A Wonderful World

The most significant no-hitter in my life was a real one, thrown in 1975 against the West Branch Bears.  It was covered in the Iowa City Press-Citizen’s sports section with the headline “Kisner, Defense top Bears.”

High school baseball in Iowa is played in the early summer, a fairly unique arrangement (I think just one other state does this) that sometimes forces a senior to choose between full employment and taking a final curtain.  As for me, there was the added friction of feeling under-appreciated by Coach Lantz.  It was one thing to no longer take the field every day, like I did in Little League & Babe Ruth when not pitching, but now I found myself the #3 on the staff.  This meant that on weeks with rain-outs I might not play at all.  Ultimately, I decided to stick with it and came to appreciate the oddity of Iowa summer ball because it extended my connection to school and team for six weeks after graduation.  College would come soon enough.

My no-hitter was pitched on the road, and for travel purposes the setting (West Branch, birth place of Herbert Hoover, our 31st president) might as well have been the dark side of the moon.  Suffice to say that there was no crowd of Regina fans asking for autographs after the game!  It also had a whimper of an ending (not a bang); I was standing on third base under a steady rain when the umps decided to call it a game in the top of the 6th. 

In that headline in the local paper, a share of the credit went to the defense.  Deservedly so.  I was what you might now call a “pitch to contact” guy.  The joke was that my deliveries didn’t have natural sink, it was more a case of them moving so slow that gravity did the real work.  The wags were right, up to a point, but let me just say that pitching is an art form that doesn’t always correlate to speed guns and other metrics.  Anyway, on this particular day my ball was wiggling more than normal, which also led to quite a few walks (normally a pitcher’s doom) but luck was with me, in that the next guy up would hit a rocket right at Mike Wombacker (SS),  Jim Jensen (CF), or Barney Neppel (RF), who would take care of the rest.  Rain-shortened and saved by a few web-gems, my masterpiece might deserve an asterisk in the record-books, but it was a no-hitter nonetheless.  I’ll take it.

Any drive to West Branch was significant to me in 1975, in part because the world of a kid growing up in Iowa City was so small.  It was more than just travel; mine was a white, homogenized childhood, one in which I rarely had to confront racial or religious differences. 

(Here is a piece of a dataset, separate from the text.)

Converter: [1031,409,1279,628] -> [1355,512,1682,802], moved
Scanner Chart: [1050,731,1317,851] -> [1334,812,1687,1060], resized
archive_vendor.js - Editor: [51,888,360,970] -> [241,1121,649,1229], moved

But in 1968, the adult world was staring racism in the face.  Martin Luther King met a bullet on April 4th, triggering riots in places like Baltimore, Chicago, Kansas City, and Washington, DC.  Some Americans were brought together in this turbulent era by Louis Armstrong, popular among all races, and with this in mind he recorded the song “What A Wonderful World.”  It was a flop in the US, but reached #1 on the UK charts in 1968.  I wouldn’t have know Louis Armstrong (jazz) from  Louis Vuitton (fashion) back then, but fortunately another cultural force was moving me toward a broader understanding and acceptance of people who looked (or talked) differently: the mania for sports in general and collecting baseball cards in particular.  Skin didn’t matter when negotiating to swap an extra Robinson: Bill, Brooks, Floyd, and Frank were just ballplayers to us kids.

clemente-jarry-park-19701


The Pirates were essentially just a random choice for a favorite team, but having made that choice I opened myself up to a team known for its connections in Latin America.  By the time I heard Clemente speak his broken English, or show a smile that seemed an extra shade of white contrasted against the dark skin, he had already become a hero of mine.  I didn’t even mind being planted out in RF (where they always put the young guys in Little League), because I wanted nothing so much as the chance to throw a runner out at home.  In a different era, everyone would want to ‘be like Mike’ but back in ’68 this kid wanted to be Roberto Clemente.  And I thought to myself what a wonderful world.